Godfrey Tall
Dartmouth People - Godfrey Tall
People born in Dartmouth have built-in elastic. No matter how far away their lives take them, it always pulls them back in the end.
Take Godfrey Tall, who describes himself as Dartmouth through-and-through. Born and brought up here, he followed the railways to London and the Midlands, but is now back in the town he always thought of as home.
Ironically, as Dartmouth recovers from the devastation of the May fire, Godfrey’s first memories are of a town with buildings destroyed.
He explained: “I was born in 1940, in a flat above Hawkes in Duke Street. My father was away at war. We lived there until I was a toddler, and my earliest memory is of sitting in a pram looking up at the sky, seeing planes flying overhead - then my mother’s panic.
“That was the day bombs were dropped on Dartmouth. It was 1943. Thankfully we weren’t at home – Mum had taken me out to pay the rates. If she hadn’t we might not have survived. All the buildings opposite our home were destroyed and our flat and the buildings surrounding it left unusable. There was a lot of damage, glass everywhere. We had to move out, and went to live with my aunt and uncle in South Ford Road.”
The Duke Street bomb destroyed a block of historic buildings from the end of the Butterwalk to the chapel in Foss Street. Others caused terrible damage in Higher Street. Fourteen people lost their lives. Godfrey believes it was the shock of seeing real fear in his mother’s eyes that planted the vivid memories even though he was so young at the time.
As he grew up, the bomb sites became an alluring playground perfect for boisterous games – all the more desirable because the youngsters were told not to go there. “The Higher Street site was tiered so you could stand up there and throw stones - very handy as it was right next door to our school. We were always in there, hiding in the chimney breasts and playing games, up until the early 50s.”

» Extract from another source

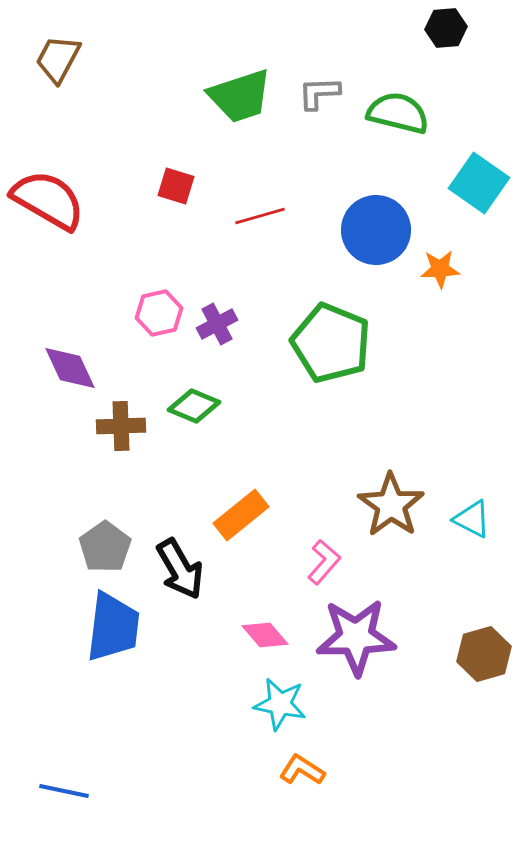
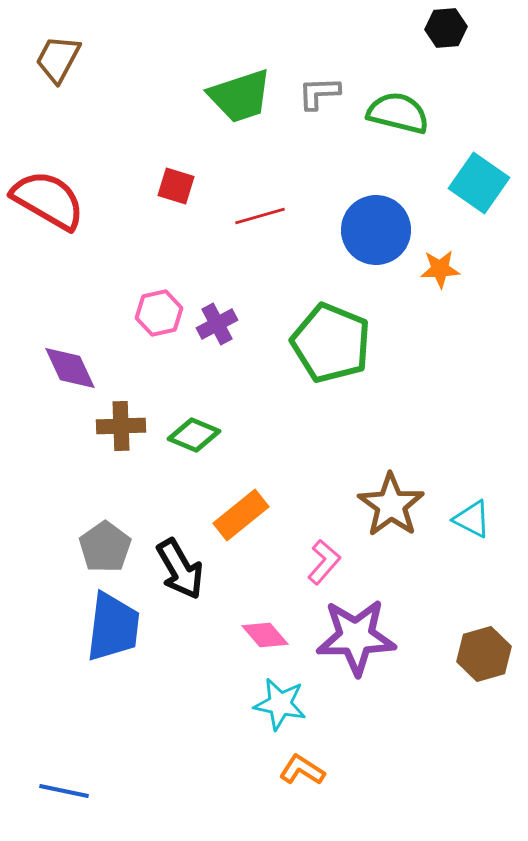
green diamond: moved 29 px down
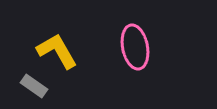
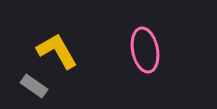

Godfrey remembers being passed over the heads of a crowd to get to American GIs giving out candy and gum. The Americans made a big impact but left the Dartmouth youngsters baffled when they all suddenly disappeared at D-Day.
Meanwhile, Godfrey’s father was serving in Burma and the family moved to Roseville Street. Early one morning there was a commotion. Godfrey looked out to see a man banging on the dustbins. His mother rushed to let him in. “My Dad had come home, earlier than we expected him. Of course he didn’t have a key – he’d never lived in that house! He was a stranger to me. He came in with an Australian Army-style hat, and he put that on my head. I also remember he brought me home a toy yacht and a train set. I used to put on his hat and go out to play, pretending I was a cowboy.”
Rationing continued well after the war but a well-meaning cousin, stationed in the Azores with the RAF, posted Godfrey his first banana. “We used to boil and mash parsnips and add banana essence but I had never seen a real banana. For many years I thought all bananas were jet black, pulpy and inedible. Another boy received an entire coconut through the post, the stamp stuck on the husk and the address written on it.”
Godfrey went to the grammar school in Vicarage Hill and remembers a great atmosphere and steep walk up Mount Flagon Steps. He and his friends would do their homework before they got home, leaning on the ivy-covered wall above the bowling green. After O Levels he left school and began his long association with the railways, starting as a clerk in the Torquay office of British Railways Western Region. He can still remember the fares! Every day started with a train journey, tickets bought in Dartmouth at the country’s only station with no track. In those days the station building was on stilts over the river, a covered walkway linking it to the railway ferry, the Mew, “which always ran exactly on time to fit with the trains from Kingswear. In those days everyone used the train to travel to and from Dartmouth, local people and visitors. If you had to go to Torbay you caught the train. There weren’t many cars – and no parking problems!”
Godfrey recalls packed trains on the Newton Abbot to Kingswear branch, so frequent they had to queue at signals. He loved his job, but as his friends began to move away to cities, Godfrey yearned for change and to live in London. He transferred to Paddington, and loved London life – the morning stampede of commuters heading for his ticket office, the huge escalators, the Guinness Brewery, Wembley Stadium, and the busy railways which were “the people’s way of travelling.”
Godfrey spent time working in Birmingham and was promoted back to London, but it wasn’t all independent living: “I used to send my washing home by post! It went back on the train on Saturday, Mum would get it on Monday, wash, dry and iron it, post it back on Tuesday and I would get it on Wednesday. She used to put little notes and things in with it and it worked well – until she tried to send me a dozen eggs and they broke all over my clean clothes!”
Godfrey saw the railways go from all manned ticket offices to computers, witnessing many changes. He took early retirement in 1993 and returned to Dartmouth in 2000 with his wife Hazel. The couple, both volunteers at Dartmouth Museum, live in Churchfields and have a beautiful view of the town and the river.
“We always came for Regatta every year with my sister and I always wanted to move back eventually. It’s good to be home!”